**Data to use:**
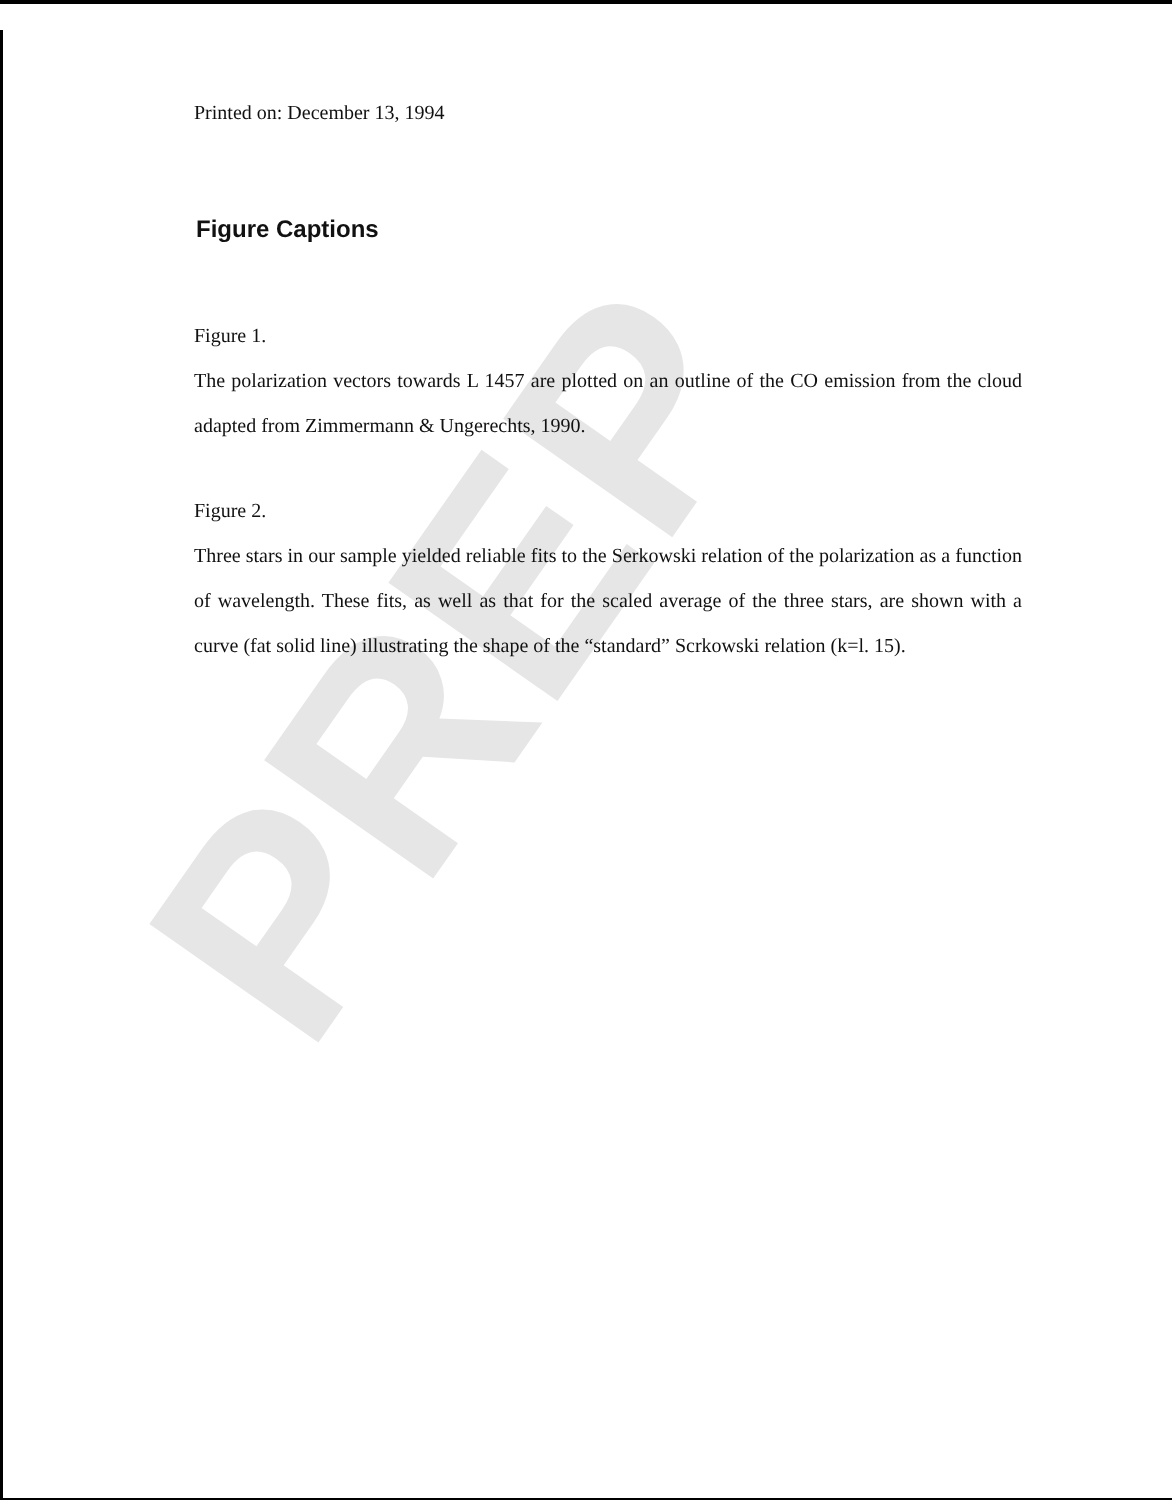PREP
Printed on: December 13, 1994
Figure Captions
Figure 1.
The polarization vectors towards L 1457 are plotted on an outline of the CO emission from the cloud adapted from Zimmermann & Ungerechts, 1990.
Figure 2.
Three stars in our sample yielded reliable fits to the Serkowski relation of the polarization as a function of wavelength. These fits, as well as that for the scaled average of the three stars, are shown with a curve (fat solid line) illustrating the shape of the “standard” Scrkowski relation (k=l. 15).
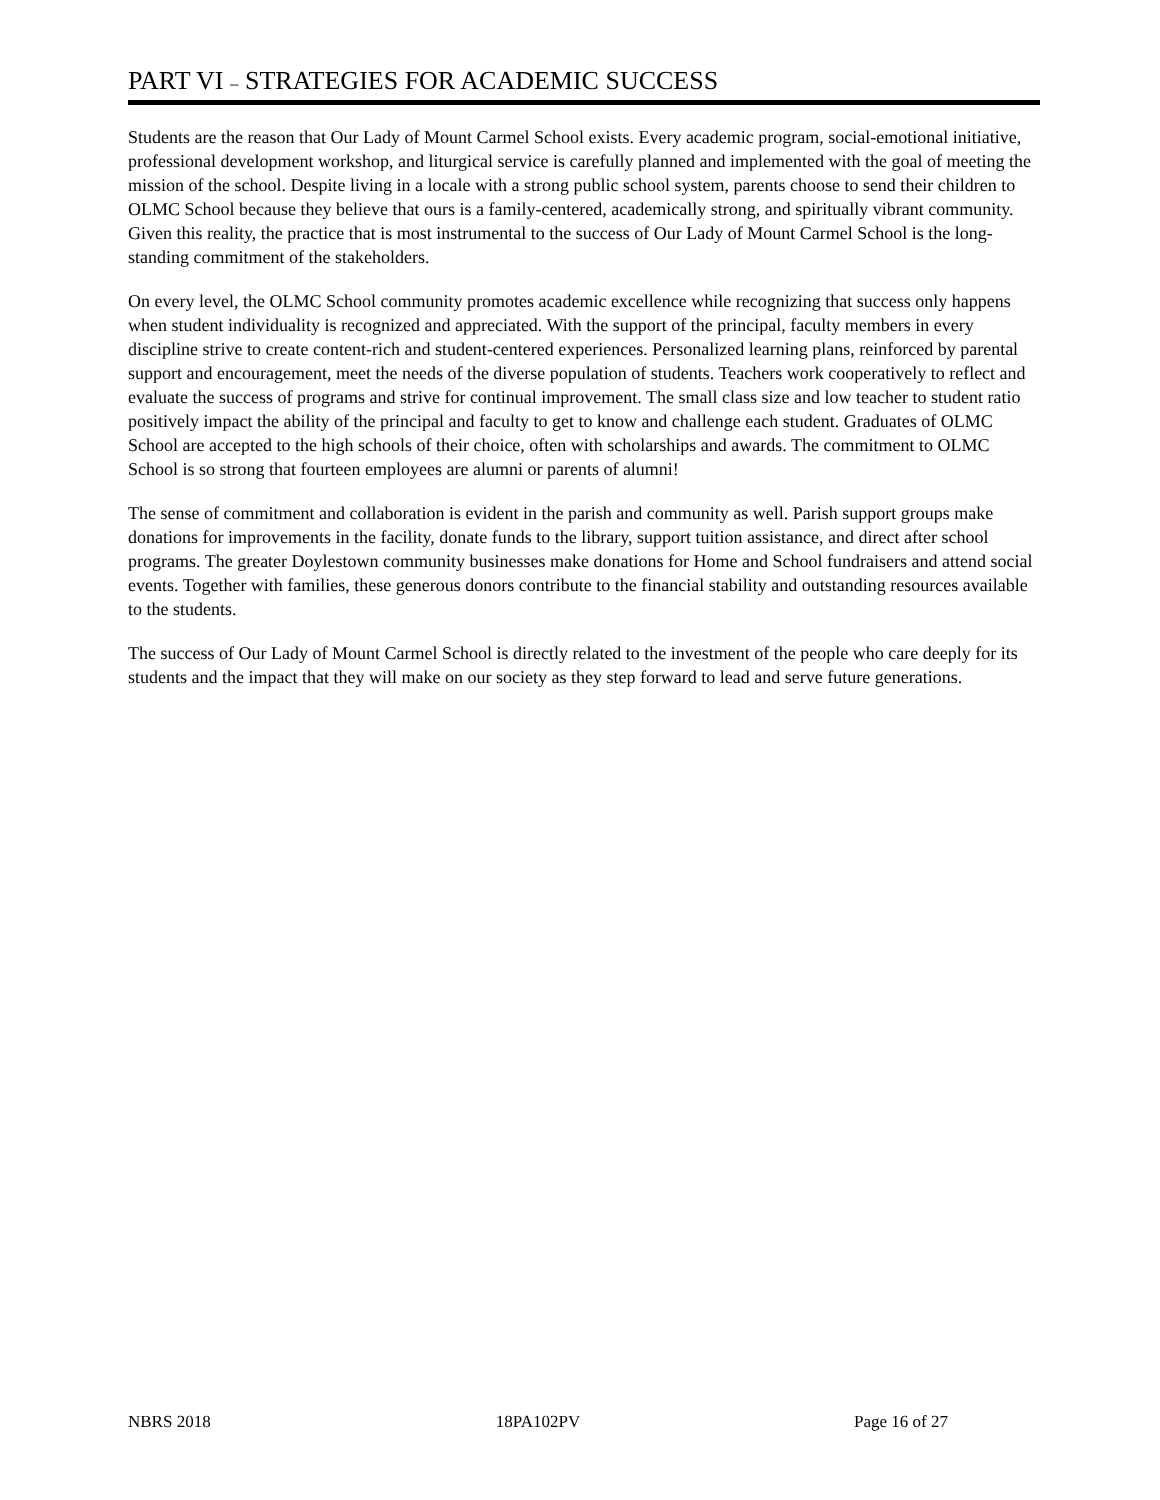PART VI – STRATEGIES FOR ACADEMIC SUCCESS
Students are the reason that Our Lady of Mount Carmel School exists. Every academic program, social-emotional initiative, professional development workshop, and liturgical service is carefully planned and implemented with the goal of meeting the mission of the school. Despite living in a locale with a strong public school system, parents choose to send their children to OLMC School because they believe that ours is a family-centered, academically strong, and spiritually vibrant community. Given this reality, the practice that is most instrumental to the success of Our Lady of Mount Carmel School is the long-standing commitment of the stakeholders.
On every level, the OLMC School community promotes academic excellence while recognizing that success only happens when student individuality is recognized and appreciated. With the support of the principal, faculty members in every discipline strive to create content-rich and student-centered experiences. Personalized learning plans, reinforced by parental support and encouragement, meet the needs of the diverse population of students. Teachers work cooperatively to reflect and evaluate the success of programs and strive for continual improvement. The small class size and low teacher to student ratio positively impact the ability of the principal and faculty to get to know and challenge each student. Graduates of OLMC School are accepted to the high schools of their choice, often with scholarships and awards. The commitment to OLMC School is so strong that fourteen employees are alumni or parents of alumni!
The sense of commitment and collaboration is evident in the parish and community as well. Parish support groups make donations for improvements in the facility, donate funds to the library, support tuition assistance, and direct after school programs. The greater Doylestown community businesses make donations for Home and School fundraisers and attend social events. Together with families, these generous donors contribute to the financial stability and outstanding resources available to the students.
The success of Our Lady of Mount Carmel School is directly related to the investment of the people who care deeply for its students and the impact that they will make on our society as they step forward to lead and serve future generations.
NBRS 2018 18PA102PV Page 16 of 27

**Problem description:** The expected output is the lines above from the one containing "The polarization vectors" to the one containing "PART VI – STRATEGIES FOR ACADEMIC SUCCESS", both ends included, reproduced exactly with every picture left out.

**Written solution:**
The polarization vectors towards L 1457 are plotted on an outline of the CO emission from the cloud adapted from Zimmermann & Ungerechts, 1990.
Figure 2.
Three stars in our sample yielded reliable fits to the Serkowski relation of the polarization as a function of wavelength. These fits, as well as that for the scaled average of the three stars, are shown with a curve (fat solid line) illustrating the shape of the “standard” Scrkowski relation (k=l. 15).
PART VI – STRATEGIES FOR ACADEMIC SUCCESS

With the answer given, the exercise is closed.